Task instructions: Please set down the entire listing exactly.

Supplied data:
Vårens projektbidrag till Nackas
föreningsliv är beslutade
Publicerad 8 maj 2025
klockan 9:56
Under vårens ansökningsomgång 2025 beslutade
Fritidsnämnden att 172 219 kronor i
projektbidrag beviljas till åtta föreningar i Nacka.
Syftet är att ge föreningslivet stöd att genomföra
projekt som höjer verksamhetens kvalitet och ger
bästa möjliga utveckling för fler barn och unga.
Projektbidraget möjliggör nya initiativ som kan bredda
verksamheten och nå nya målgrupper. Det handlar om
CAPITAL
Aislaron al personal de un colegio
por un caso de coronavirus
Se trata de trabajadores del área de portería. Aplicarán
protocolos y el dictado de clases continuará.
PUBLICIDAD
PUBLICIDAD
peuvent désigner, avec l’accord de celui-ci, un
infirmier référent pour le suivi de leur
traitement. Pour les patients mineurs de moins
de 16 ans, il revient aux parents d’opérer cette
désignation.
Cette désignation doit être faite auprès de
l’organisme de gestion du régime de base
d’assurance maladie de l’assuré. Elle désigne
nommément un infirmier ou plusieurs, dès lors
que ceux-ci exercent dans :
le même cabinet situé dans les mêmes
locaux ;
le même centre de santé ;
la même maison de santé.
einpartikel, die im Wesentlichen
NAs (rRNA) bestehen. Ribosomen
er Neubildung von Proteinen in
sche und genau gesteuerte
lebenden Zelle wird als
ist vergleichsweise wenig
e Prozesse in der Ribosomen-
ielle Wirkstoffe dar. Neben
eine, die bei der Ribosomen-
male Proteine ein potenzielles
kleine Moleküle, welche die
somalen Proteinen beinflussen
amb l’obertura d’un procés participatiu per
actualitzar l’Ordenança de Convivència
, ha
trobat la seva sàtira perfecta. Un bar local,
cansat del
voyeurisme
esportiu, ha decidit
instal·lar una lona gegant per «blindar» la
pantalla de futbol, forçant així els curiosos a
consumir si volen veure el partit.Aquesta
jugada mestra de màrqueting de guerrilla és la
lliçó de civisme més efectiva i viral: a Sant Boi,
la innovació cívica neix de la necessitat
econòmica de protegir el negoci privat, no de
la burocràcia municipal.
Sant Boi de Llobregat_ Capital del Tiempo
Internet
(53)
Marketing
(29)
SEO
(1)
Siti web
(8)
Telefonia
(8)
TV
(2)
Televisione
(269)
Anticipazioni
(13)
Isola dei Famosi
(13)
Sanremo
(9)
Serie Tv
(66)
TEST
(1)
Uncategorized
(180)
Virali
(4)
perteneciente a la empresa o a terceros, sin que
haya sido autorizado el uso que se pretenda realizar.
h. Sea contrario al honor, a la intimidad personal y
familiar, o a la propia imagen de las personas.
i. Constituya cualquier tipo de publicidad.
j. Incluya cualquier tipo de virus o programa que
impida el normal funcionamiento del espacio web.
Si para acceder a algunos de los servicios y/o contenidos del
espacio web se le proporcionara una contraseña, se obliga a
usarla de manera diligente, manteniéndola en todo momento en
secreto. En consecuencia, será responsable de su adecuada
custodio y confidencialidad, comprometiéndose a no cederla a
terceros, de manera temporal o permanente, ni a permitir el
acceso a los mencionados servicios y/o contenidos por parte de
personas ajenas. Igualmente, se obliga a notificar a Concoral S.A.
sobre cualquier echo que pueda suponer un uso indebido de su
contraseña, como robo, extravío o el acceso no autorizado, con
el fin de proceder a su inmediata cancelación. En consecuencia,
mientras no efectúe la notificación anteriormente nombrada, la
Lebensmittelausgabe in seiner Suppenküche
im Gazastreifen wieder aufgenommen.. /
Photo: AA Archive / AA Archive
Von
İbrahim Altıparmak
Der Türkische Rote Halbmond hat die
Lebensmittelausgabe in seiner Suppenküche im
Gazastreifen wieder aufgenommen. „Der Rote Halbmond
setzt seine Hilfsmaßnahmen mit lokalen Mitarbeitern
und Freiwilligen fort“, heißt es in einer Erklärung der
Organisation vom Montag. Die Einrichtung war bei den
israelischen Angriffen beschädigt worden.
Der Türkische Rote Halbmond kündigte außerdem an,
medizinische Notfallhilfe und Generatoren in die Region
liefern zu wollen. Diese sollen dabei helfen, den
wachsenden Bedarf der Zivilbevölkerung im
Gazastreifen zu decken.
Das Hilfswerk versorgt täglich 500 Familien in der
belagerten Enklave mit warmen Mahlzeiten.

Exercise output:
Vårens projektbidrag till Nackas
föreningsliv är beslutade
Publicerad 8 maj 2025
klockan 9:56
Under vårens ansökningsomgång 2025 beslutade
Fritidsnämnden att 172 219 kronor i
projektbidrag beviljas till åtta föreningar i Nacka.
Syftet är att ge föreningslivet stöd att genomföra
projekt som höjer verksamhetens kvalitet och ger
bästa möjliga utveckling för fler barn och unga.
Projektbidraget möjliggör nya initiativ som kan bredda
verksamheten och nå nya målgrupper. Det handlar om
CAPITAL
Aislaron al personal de un colegio
por un caso de coronavirus
Se trata de trabajadores del área de portería. Aplicarán
protocolos y el dictado de clases continuará.
PUBLICIDAD
PUBLICIDAD
peuvent désigner, avec l’accord de celui-ci, un
infirmier référent pour le suivi de leur
traitement. Pour les patients mineurs de moins
de 16 ans, il revient aux parents d’opérer cette
désignation.
Cette désignation doit être faite auprès de
l’organisme de gestion du régime de base
d’assurance maladie de l’assuré. Elle désigne
nommément un infirmier ou plusieurs, dès lors
que ceux-ci exercent dans :
le même cabinet situé dans les mêmes
locaux ;
le même centre de santé ;
la même maison de santé.
einpartikel, die im Wesentlichen
NAs (rRNA) bestehen. Ribosomen
er Neubildung von Proteinen in
sche und genau gesteuerte
lebenden Zelle wird als
ist vergleichsweise wenig
e Prozesse in der Ribosomen-
ielle Wirkstoffe dar. Neben
eine, die bei der Ribosomen-
male Proteine ein potenzielles
kleine Moleküle, welche die
somalen Proteinen beinflussen
amb l’obertura d’un procés participatiu per
actualitzar l’Ordenança de Convivència
, ha
trobat la seva sàtira perfecta. Un bar local,
cansat del
voyeurisme
esportiu, ha decidit
instal·lar una lona gegant per «blindar» la
pantalla de futbol, forçant així els curiosos a
consumir si volen veure el partit.Aquesta
jugada mestra de màrqueting de guerrilla és la
lliçó de civisme més efectiva i viral: a Sant Boi,
la innovació cívica neix de la necessitat
econòmica de protegir el negoci privat, no de
la burocràcia municipal.
Sant Boi de Llobregat_ Capital del Tiempo
Internet
(53)
Marketing
(29)
SEO
(1)
Siti web
(8)
Telefonia
(8)
TV
(2)
Televisione
(269)
Anticipazioni
(13)
Isola dei Famosi
(13)
Sanremo
(9)
Serie Tv
(66)
TEST
(1)
Uncategorized
(180)
Virali
(4)
perteneciente a la empresa o a terceros, sin que
haya sido autorizado el uso que se pretenda realizar.
h. Sea contrario al honor, a la intimidad personal y
familiar, o a la propia imagen de las personas.
i. Constituya cualquier tipo de publicidad.
j. Incluya cualquier tipo de virus o programa que
impida el normal funcionamiento del espacio web.
Si para acceder a algunos de los servicios y/o contenidos del
espacio web se le proporcionara una contraseña, se obliga a
usarla de manera diligente, manteniéndola en todo momento en
secreto. En consecuencia, será responsable de su adecuada
custodio y confidencialidad, comprometiéndose a no cederla a
terceros, de manera temporal o permanente, ni a permitir el
acceso a los mencionados servicios y/o contenidos por parte de
personas ajenas. Igualmente, se obliga a notificar a Concoral S.A.
sobre cualquier echo que pueda suponer un uso indebido de su
contraseña, como robo, extravío o el acceso no autorizado, con
el fin de proceder a su inmediata cancelación. En consecuencia,
mientras no efectúe la notificación anteriormente nombrada, la
Lebensmittelausgabe in seiner Suppenküche
im Gazastreifen wieder aufgenommen.. /
Photo: AA Archive / AA Archive
Von
İbrahim Altıparmak
Der Türkische Rote Halbmond hat die
Lebensmittelausgabe in seiner Suppenküche im
Gazastreifen wieder aufgenommen. „Der Rote Halbmond
setzt seine Hilfsmaßnahmen mit lokalen Mitarbeitern
und Freiwilligen fort“, heißt es in einer Erklärung der
Organisation vom Montag. Die Einrichtung war bei den
israelischen Angriffen beschädigt worden.
Der Türkische Rote Halbmond kündigte außerdem an,
medizinische Notfallhilfe und Generatoren in die Region
liefern zu wollen. Diese sollen dabei helfen, den
wachsenden Bedarf der Zivilbevölkerung im
Gazastreifen zu decken.
Das Hilfswerk versorgt täglich 500 Familien in der
belagerten Enklave mit warmen Mahlzeiten.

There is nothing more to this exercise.